2. To suggest ways in which our understanding of these works can be deepened by a combination of critical approaches – literary, historical, ideological and biographical.
3. To equip students with general skills in the analysis of literature, including an appreciation of metaphor, characterisation and narrative strategy
Teaching methods
Presentation/exposition by the tutor.
Guided class discussion.
Short class presentations by individual students (approx. 10 minutes).
Whole group practical criticism in class of poems and / or prose extracts.
Feedback from smaller student groups on questions and topics set earlier by the tutor
Group discussion of scenes from film versions on DVD or YouTube of some of the set texts.
Learning outcomes
By the end of the course students will be expected to:
1. give an account of the main features of the content and form of the literary works studied.

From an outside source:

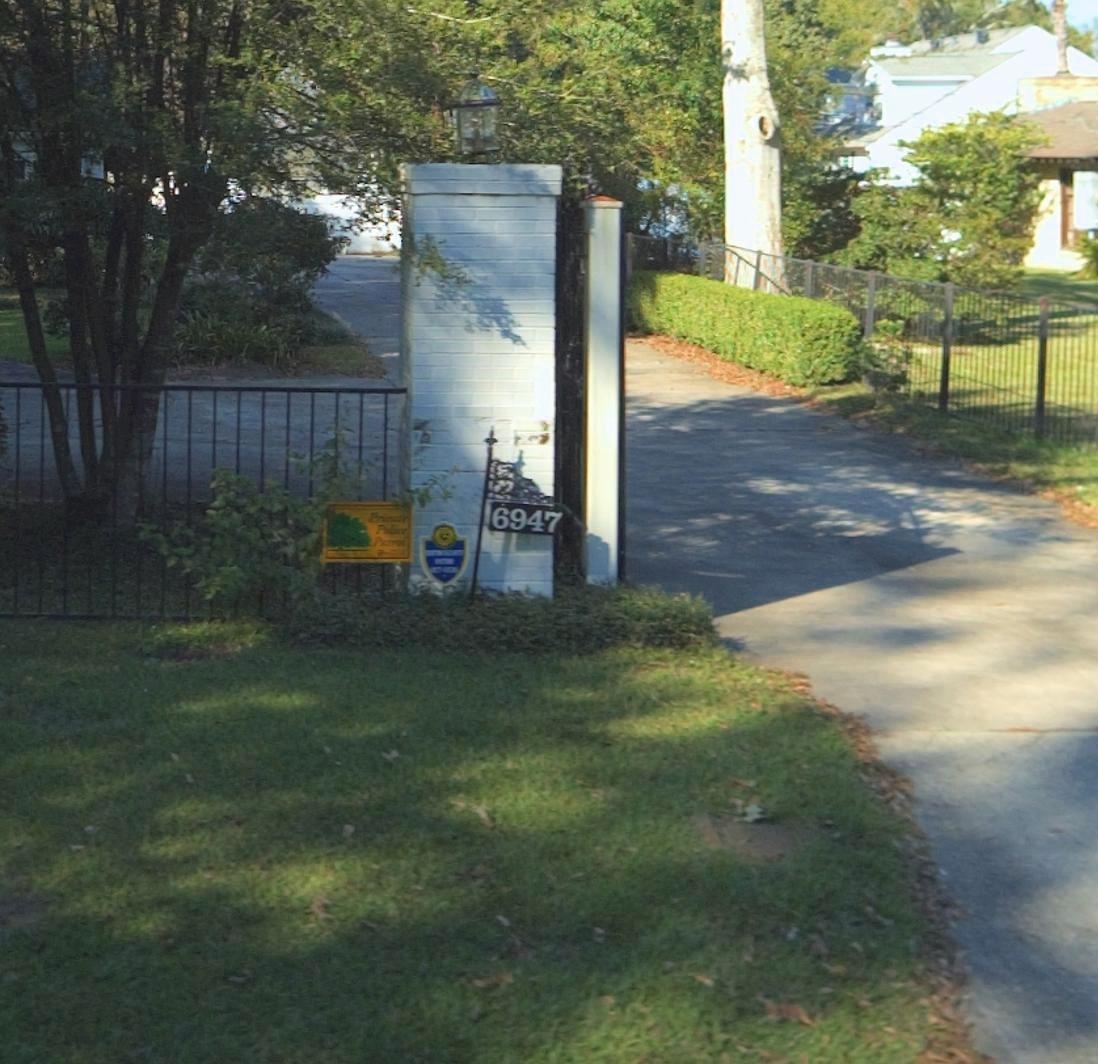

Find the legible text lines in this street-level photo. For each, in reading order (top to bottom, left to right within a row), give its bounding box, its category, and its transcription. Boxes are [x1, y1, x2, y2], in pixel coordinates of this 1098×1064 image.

[490, 506, 568, 534] StreetNumber: 6947
[374, 523, 410, 536] None: Police
[371, 535, 407, 548] None: Patrol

2. demonstrate awareness of the relevant contexts of the works, whether literary, historical, ideological or biographical
3. undertake literary analysis of novels and short stories by discussing features such as narrative technique, characterisation, irony and the use of figurative language.
Assessment methods
Only those students who have registered for assessment and accreditation, in advance of the course start date, can submit coursework/assignments for assessment.
Assessment
You will be set two pieces of work for the course. The first of 500 words is due halfway through your course. This does not count towards your final outcome but preparing for it, and the feedback you are given, will help you prepare for your assessed piece of work of 1,500 words due at the end of the course. The assessed work is marked pass or fail.
Application
How to enrol
Please use the 'Book now' button on this page. Alternatively, please complete an enrolment form.
How to register for accreditation and assessment
To be able to submit coursework and to earn credit (CATS points) for this course, if you wish to do so, you will need to register and pay an additional £60 fee. You can do this by ticking the relevant box at the bottom of the enrolment form or when enrolling online.
Students who do not register for CATS points during the enrolment process will not be able to do so after the course has begun.
If you are enrolled on the Certificate of Higher Education at the Department you need to indicate this on the enrolment form but there is no additional registration fee.
Level and demands
The Department's Weekly Classes are taught at FHEQ Level 4, ie first year undergraduate level, and you will be expected to engage in a significant amount of private study in preparation for the classes. This may take the form, for instance, of reading and analysing set texts, responding to questions or tasks, or preparing work to present in class.